Lo avrai
camerata Kesselring
il monumento che pretendi da noi italiani
ma con che pietra si costruirà
a deciderlo tocca a noi.
Non coi sassi affumicati
dei borghi inermi straziati dal tuo sterminio
non colla terra dei cimiteri
dove i nostri compagni giovinetti
riposano in serenità
non colla neve inviolata delle montagne
che per due inverni ti sfidarono
non colla primavera di queste valli
che ti videro fuggire.
Ma soltanto col silenzio del torturati
più duro d’ogni macigno
soltanto con la roccia di questo patto
giurato fra uomini liberi
che volontari si adunarono
per dignità e non per odio
decisi a riscattare
la vergogna e il terrore del mondo.
Su queste strade se vorrai tornare
ai nostri posti ci ritroverai
morti e vivi collo stesso impegno
popolo serrato intorno al monumento
che si chiama
ora e sempre
RESISTENZA
"Di questa malattia profonda di
cui tutti siamo stati infetti, il fascismo non è stato che un sintomo acuto: e
la resistenza è stata la crisi benefica che ci ha guariti, col ferro e col
fuoco, da questo universale deperimento dello spirito.[...] Ciò che ci turba
non è il veder circolare di nuovo per le piazze queste facce note: il pericolo
non è lì; non saranno i vecchi fascisti che rifaranno il fascismo.

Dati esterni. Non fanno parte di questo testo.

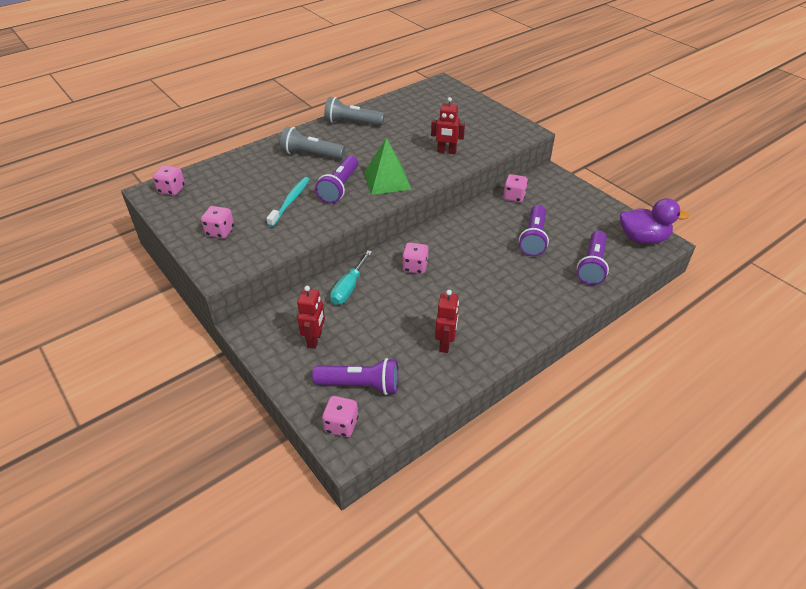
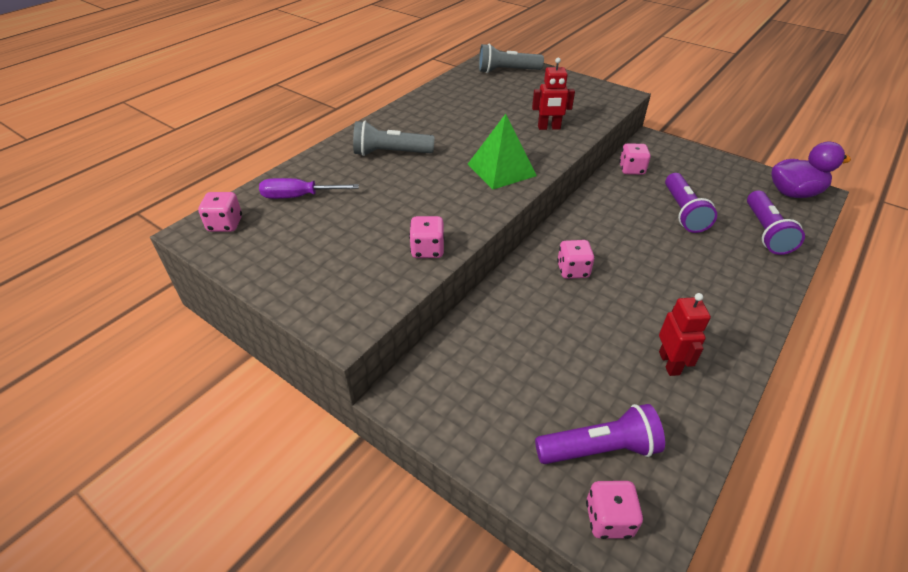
camera: 15 degrees left, 0 degrees up
pink dice [201,206,234,239] -> pink dice moved to [409,216,445,258]
turquoise toothbrush [266,177,310,227] -> none
red robot [297,286,325,349] -> none
purple flashlight [315,156,358,204] -> none
grey flashlight [324,97,385,126] -> grey flashlight moved to [479,44,544,73]
turquoise screwdriver [330,250,372,305] -> none
none -> purple screwdriver [259,178,359,199]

Che tornino
in libertà i torturatori e i collaborazionisti e i razziatori può essere una
incresciosa necessità di pacificazione che non cancella il disgusto: talvolta
il perdono è una forma superiore di disprezzo. No, il pericolo non è in loro: è
negli altri, è in noi: in questa facilità di oblio, in questo rifiuto di trarre
le conseguenze logiche della esperienza sofferta, in questo riattaccarsi con
pigra nostalgia alle comode e cieche viltà del passato."